If you have AirPods, you probably use them to listen to music, listen to your favorite podcasts, or answer calls. You even use them to summon Siri and make use of Apple’s voice assistant. Well, the fact that AirPods support continuous listening opens the door to a new use for health care: monitoring our breathing.
Precisely one of the new features of the AirPods v2 – also present in the AirPods Pro and AirPods Max was the “Hey Siri” mode, which allows us to invoke Apple’s voice assistant without touching anything, simply thanks to that command and continuous listening. According to Apple’s Machine Learning Institute, the consequence of this feature may prove useful in the future for healthcare.
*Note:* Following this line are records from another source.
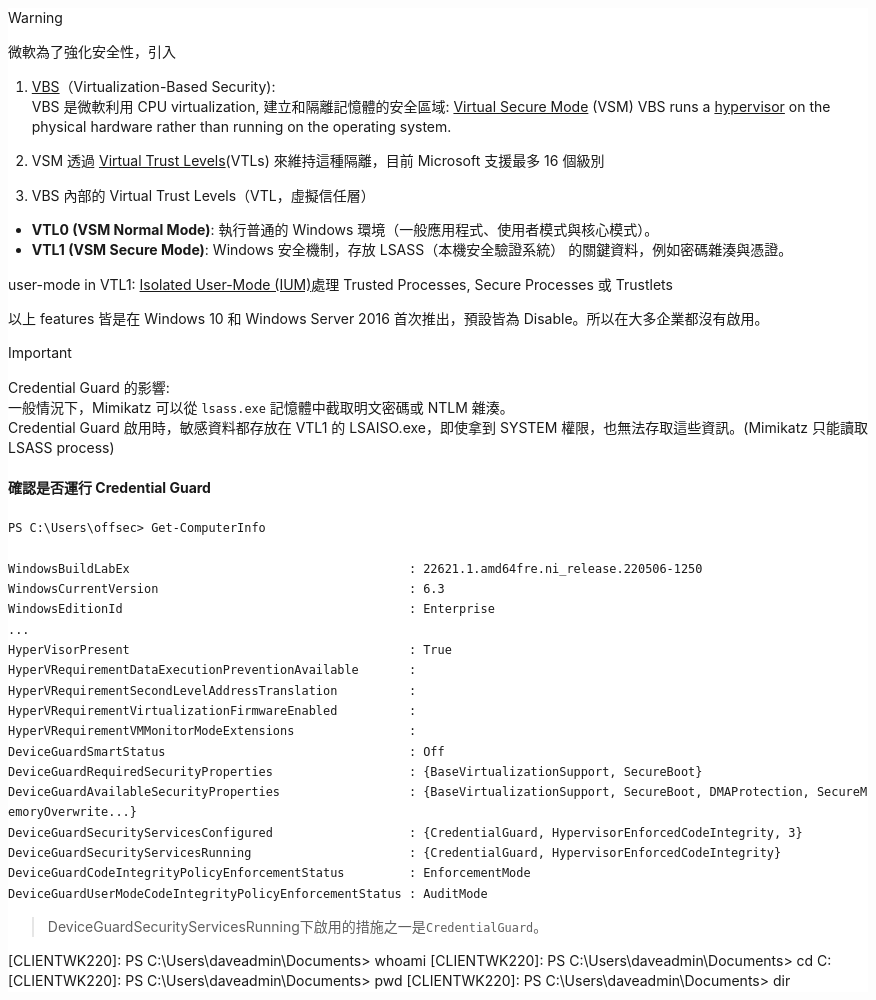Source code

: 
>[!Warning]
>微軟為了強化安全性，引入 
>1. [VBS](https://docs.microsoft.com/en-us/windows-hardware/design/device-experiences/oem-vbs)（Virtualization-Based Security):\
>VBS 是微軟利用 CPU virtualization, 建立和隔離記憶體的安全區域: [Virtual Secure Mode](https://learn.microsoft.com/en-us/virtualization/hyper-v-on-windows/tlfs/vsm) (VSM)
>VBS runs a [hypervisor](https://www.redhat.com/en/topics/virtualization/what-is-a-hypervisor) on the physical hardware rather than running on the operating system.
> 2. VSM 透過 [Virtual Trust Levels](https://github.com/microsoft/MSRC-Security-Research/blob/master/presentations/2019_02_OffensiveCon/2019_02%20-%20OffensiveCon%20-%20Growing%20Hypervisor%200day%20with%20Hyperseed.pdf)(VTLs) 來維持這種隔離，目前 Microsoft 支援最多 16 個級別
> 
> 3. VBS 內部的 Virtual Trust Levels（VTL，虛擬信任層）
>- **VTL0 (VSM Normal Mode)**: 執行普通的 Windows 環境（一般應用程式、使用者模式與核心模式）。
>- **VTL1 (VSM Secure Mode)**: Windows 安全機制，存放 LSASS（本機安全驗證系統） 的關鍵資料，例如密碼雜湊與憑證。
>
>user-mode in VTL1: [Isolated User-Mode (IUM)](https://learn.microsoft.com/en-us/windows/win32/procthread/isolated-user-mode--ium--processes)處理 Trusted Processes, Secure Processes 或 Trustlets

以上 features 皆是在 Windows 10 和 Windows Server 2016 首次推出，預設皆為 Disable。所以在大多企業都沒有啟用。

>[!Important]
>Credential Guard 的影響:\
>一般情況下，Mimikatz 可以從 `lsass.exe` 記憶體中截取明文密碼或 NTLM 雜湊。\
>Credential Guard 啟用時，敏感資料都存放在 VTL1 的 LSAISO.exe，即使拿到 SYSTEM 權限，也無法存取這些資訊。(Mimikatz 只能讀取 LSASS process)

#### 確認是否運行 Credential Guard
```
PS C:\Users\offsec> Get-ComputerInfo

WindowsBuildLabEx                                       : 22621.1.amd64fre.ni_release.220506-1250
WindowsCurrentVersion                                   : 6.3
WindowsEditionId                                        : Enterprise
...
HyperVisorPresent                                       : True
HyperVRequirementDataExecutionPreventionAvailable       :
HyperVRequirementSecondLevelAddressTranslation          :
HyperVRequirementVirtualizationFirmwareEnabled          :
HyperVRequirementVMMonitorModeExtensions                :
DeviceGuardSmartStatus                                  : Off
DeviceGuardRequiredSecurityProperties                   : {BaseVirtualizationSupport, SecureBoot}
DeviceGuardAvailableSecurityProperties                  : {BaseVirtualizationSupport, SecureBoot, DMAProtection, SecureMemoryOverwrite...}
DeviceGuardSecurityServicesConfigured                   : {CredentialGuard, HypervisorEnforcedCodeIntegrity, 3}
DeviceGuardSecurityServicesRunning                      : {CredentialGuard, HypervisorEnforcedCodeIntegrity}
DeviceGuardCodeIntegrityPolicyEnforcementStatus         : EnforcementMode
DeviceGuardUserModeCodeIntegrityPolicyEnforcementStatus : AuditMode
```
> DeviceGuardSecurityServicesRunning下啟用的措施之一是`CredentialGuard`。


[CLIENTWK220]: PS C:\Users\daveadmin\Documents> whoami
[CLIENTWK220]: PS C:\Users\daveadmin\Documents> cd C:\
[CLIENTWK220]: PS C:\Users\daveadmin\Documents> pwd
[CLIENTWK220]: PS C:\Users\daveadmin\Documents> dir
The study suggests that AirPods are able to track the user’s breathing rate by monitoring the sound of their breathing through the AirPods’ microphone. A useful extra as a health wearable like the now common wrist-based heart rate monitor so common in wristbands and watches.
To reach this conclusion, Apple’s Machine Learning Institute has collected data from 21 individuals who have the microphone activated on their AirPods before, during, and after exercise, manually collecting the frequency of inhalations and exhalations. Breathing isn’t the loudest thing in the world, so they experimented with overlaying varying noise conditions on top, emulating real situations and thus testing whether breathing rate was detectable in different indoor and outdoor situations.
The conclusion is expresses as “Audio can be a viable signal for passively estimating respiratory rate, even in noisy situations.”
Thus, AirPods would offer an option to analyze the breathing of their users remotely. The monitoring of respiratory health in wearables “is in fashion” in recent times thanks to COVID-19, with the monitoring of oxygen saturation as a star feature among watches and activity bracelets and also for greater precision when measuring the quality of our sleep.